In my freshman year, after suffering through much impostor syndrome, I finally discovered the power of markup languages with the help of the Open Source cult.
These days, I use markdown (pandoc my beloved) for notes and essays and LaTeX for anything more complicated. For LaTeX work, I use a class that I hacked together. To build and generate projects for each assignment, I use TeXbld.
Due to the peculiarities of my workflow, I hacked together a custom synchronization and backup system. The future of this setup given my looming move to Cambridge is yet to be decided.

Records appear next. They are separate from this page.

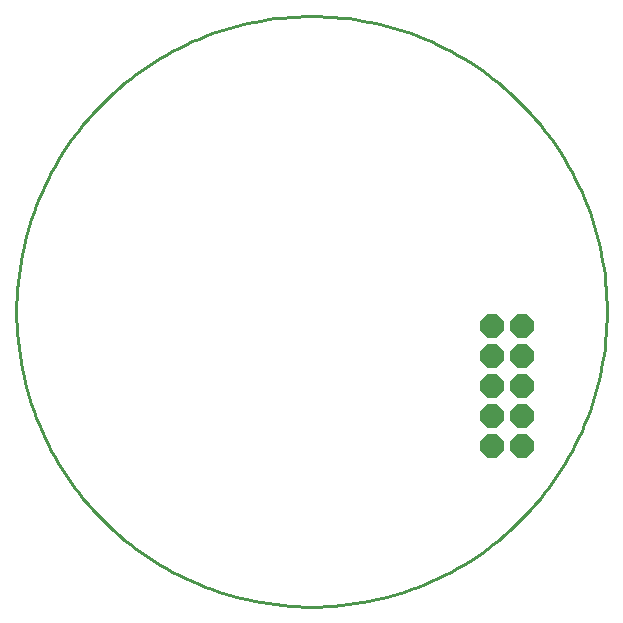
<source format=gbs>
G75*
%MOIN*%
%OFA0B0*%
%FSLAX25Y25*%
%IPPOS*%
%LPD*%
%AMOC8*
5,1,8,0,0,1.08239X$1,22.5*
%
%ADD10C,0.01000*%
%ADD11OC8,0.07800*%
D10*
X0001500Y0099916D02*
X0001530Y0102331D01*
X0001619Y0104745D01*
X0001767Y0107156D01*
X0001974Y0109562D01*
X0002240Y0111963D01*
X0002565Y0114357D01*
X0002949Y0116741D01*
X0003391Y0119116D01*
X0003891Y0121479D01*
X0004449Y0123829D01*
X0005065Y0126165D01*
X0005738Y0128485D01*
X0006467Y0130787D01*
X0007253Y0133071D01*
X0008095Y0135335D01*
X0008991Y0137578D01*
X0009943Y0139798D01*
X0010949Y0141994D01*
X0012008Y0144165D01*
X0013121Y0146309D01*
X0014286Y0148425D01*
X0015502Y0150512D01*
X0016769Y0152568D01*
X0018086Y0154593D01*
X0019453Y0156585D01*
X0020868Y0158542D01*
X0022330Y0160465D01*
X0023839Y0162350D01*
X0025395Y0164199D01*
X0026995Y0166008D01*
X0028638Y0167778D01*
X0030325Y0169507D01*
X0032054Y0171194D01*
X0033824Y0172837D01*
X0035633Y0174437D01*
X0037482Y0175993D01*
X0039367Y0177502D01*
X0041290Y0178964D01*
X0043247Y0180379D01*
X0045239Y0181746D01*
X0047264Y0183063D01*
X0049320Y0184330D01*
X0051407Y0185546D01*
X0053523Y0186711D01*
X0055667Y0187824D01*
X0057838Y0188883D01*
X0060034Y0189889D01*
X0062254Y0190841D01*
X0064497Y0191737D01*
X0066761Y0192579D01*
X0069045Y0193365D01*
X0071347Y0194094D01*
X0073667Y0194767D01*
X0076003Y0195383D01*
X0078353Y0195941D01*
X0080716Y0196441D01*
X0083091Y0196883D01*
X0085475Y0197267D01*
X0087869Y0197592D01*
X0090270Y0197858D01*
X0092676Y0198065D01*
X0095087Y0198213D01*
X0097501Y0198302D01*
X0099916Y0198332D01*
X0102331Y0198302D01*
X0104745Y0198213D01*
X0107156Y0198065D01*
X0109562Y0197858D01*
X0111963Y0197592D01*
X0114357Y0197267D01*
X0116741Y0196883D01*
X0119116Y0196441D01*
X0121479Y0195941D01*
X0123829Y0195383D01*
X0126165Y0194767D01*
X0128485Y0194094D01*
X0130787Y0193365D01*
X0133071Y0192579D01*
X0135335Y0191737D01*
X0137578Y0190841D01*
X0139798Y0189889D01*
X0141994Y0188883D01*
X0144165Y0187824D01*
X0146309Y0186711D01*
X0148425Y0185546D01*
X0150512Y0184330D01*
X0152568Y0183063D01*
X0154593Y0181746D01*
X0156585Y0180379D01*
X0158542Y0178964D01*
X0160465Y0177502D01*
X0162350Y0175993D01*
X0164199Y0174437D01*
X0166008Y0172837D01*
X0167778Y0171194D01*
X0169507Y0169507D01*
X0171194Y0167778D01*
X0172837Y0166008D01*
X0174437Y0164199D01*
X0175993Y0162350D01*
X0177502Y0160465D01*
X0178964Y0158542D01*
X0180379Y0156585D01*
X0181746Y0154593D01*
X0183063Y0152568D01*
X0184330Y0150512D01*
X0185546Y0148425D01*
X0186711Y0146309D01*
X0187824Y0144165D01*
X0188883Y0141994D01*
X0189889Y0139798D01*
X0190841Y0137578D01*
X0191737Y0135335D01*
X0192579Y0133071D01*
X0193365Y0130787D01*
X0194094Y0128485D01*
X0194767Y0126165D01*
X0195383Y0123829D01*
X0195941Y0121479D01*
X0196441Y0119116D01*
X0196883Y0116741D01*
X0197267Y0114357D01*
X0197592Y0111963D01*
X0197858Y0109562D01*
X0198065Y0107156D01*
X0198213Y0104745D01*
X0198302Y0102331D01*
X0198332Y0099916D01*
X0198302Y0097501D01*
X0198213Y0095087D01*
X0198065Y0092676D01*
X0197858Y0090270D01*
X0197592Y0087869D01*
X0197267Y0085475D01*
X0196883Y0083091D01*
X0196441Y0080716D01*
X0195941Y0078353D01*
X0195383Y0076003D01*
X0194767Y0073667D01*
X0194094Y0071347D01*
X0193365Y0069045D01*
X0192579Y0066761D01*
X0191737Y0064497D01*
X0190841Y0062254D01*
X0189889Y0060034D01*
X0188883Y0057838D01*
X0187824Y0055667D01*
X0186711Y0053523D01*
X0185546Y0051407D01*
X0184330Y0049320D01*
X0183063Y0047264D01*
X0181746Y0045239D01*
X0180379Y0043247D01*
X0178964Y0041290D01*
X0177502Y0039367D01*
X0175993Y0037482D01*
X0174437Y0035633D01*
X0172837Y0033824D01*
X0171194Y0032054D01*
X0169507Y0030325D01*
X0167778Y0028638D01*
X0166008Y0026995D01*
X0164199Y0025395D01*
X0162350Y0023839D01*
X0160465Y0022330D01*
X0158542Y0020868D01*
X0156585Y0019453D01*
X0154593Y0018086D01*
X0152568Y0016769D01*
X0150512Y0015502D01*
X0148425Y0014286D01*
X0146309Y0013121D01*
X0144165Y0012008D01*
X0141994Y0010949D01*
X0139798Y0009943D01*
X0137578Y0008991D01*
X0135335Y0008095D01*
X0133071Y0007253D01*
X0130787Y0006467D01*
X0128485Y0005738D01*
X0126165Y0005065D01*
X0123829Y0004449D01*
X0121479Y0003891D01*
X0119116Y0003391D01*
X0116741Y0002949D01*
X0114357Y0002565D01*
X0111963Y0002240D01*
X0109562Y0001974D01*
X0107156Y0001767D01*
X0104745Y0001619D01*
X0102331Y0001530D01*
X0099916Y0001500D01*
X0097501Y0001530D01*
X0095087Y0001619D01*
X0092676Y0001767D01*
X0090270Y0001974D01*
X0087869Y0002240D01*
X0085475Y0002565D01*
X0083091Y0002949D01*
X0080716Y0003391D01*
X0078353Y0003891D01*
X0076003Y0004449D01*
X0073667Y0005065D01*
X0071347Y0005738D01*
X0069045Y0006467D01*
X0066761Y0007253D01*
X0064497Y0008095D01*
X0062254Y0008991D01*
X0060034Y0009943D01*
X0057838Y0010949D01*
X0055667Y0012008D01*
X0053523Y0013121D01*
X0051407Y0014286D01*
X0049320Y0015502D01*
X0047264Y0016769D01*
X0045239Y0018086D01*
X0043247Y0019453D01*
X0041290Y0020868D01*
X0039367Y0022330D01*
X0037482Y0023839D01*
X0035633Y0025395D01*
X0033824Y0026995D01*
X0032054Y0028638D01*
X0030325Y0030325D01*
X0028638Y0032054D01*
X0026995Y0033824D01*
X0025395Y0035633D01*
X0023839Y0037482D01*
X0022330Y0039367D01*
X0020868Y0041290D01*
X0019453Y0043247D01*
X0018086Y0045239D01*
X0016769Y0047264D01*
X0015502Y0049320D01*
X0014286Y0051407D01*
X0013121Y0053523D01*
X0012008Y0055667D01*
X0010949Y0057838D01*
X0009943Y0060034D01*
X0008991Y0062254D01*
X0008095Y0064497D01*
X0007253Y0066761D01*
X0006467Y0069045D01*
X0005738Y0071347D01*
X0005065Y0073667D01*
X0004449Y0076003D01*
X0003891Y0078353D01*
X0003391Y0080716D01*
X0002949Y0083091D01*
X0002565Y0085475D01*
X0002240Y0087869D01*
X0001974Y0090270D01*
X0001767Y0092676D01*
X0001619Y0095087D01*
X0001530Y0097501D01*
X0001500Y0099916D01*
D11*
X0159936Y0095188D03*
X0169936Y0095188D03*
X0169936Y0085188D03*
X0159936Y0085188D03*
X0159936Y0075188D03*
X0169936Y0075188D03*
X0169936Y0065188D03*
X0159936Y0065188D03*
X0159936Y0055188D03*
X0169936Y0055188D03*
M02*

</source>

The main storage system involves three servers following the 3-2-1 backup rule. In my house is a Raspberry Pi (which I won from a programming competition) and a 14-year-old Dell workstation that I revived with FreeBSD. Outside my house, I have a VPS instance from DigitalOcean.
School servers in the house; the Raspberry Pi and the Dell Inspiron respectively.
Syncthing Dashboard and Fancyindex browsing respectively, all on the Raspberry Pi
All three servers sync my schoolwork with each other through syncthing
and
create backups every 6 hours with cron
and a script that looks something like
below:
#!/bin/sh
cd /srv/nfs
ls | sort -n | head -n 30 | xargs -r rm -rf
mkdir -p /srv/nfs/backups/archives
tar -czvf /srv/nfs/backups/archives/$(date +%s).tar.gz ohsg12
I can freely edit all my schoolwork on the Raspberry Pi by mounting it on whatever computer I happen to have through either an nfs or samba mount. The DigitalOcean droplet can be accessed through samba, although it is password protected.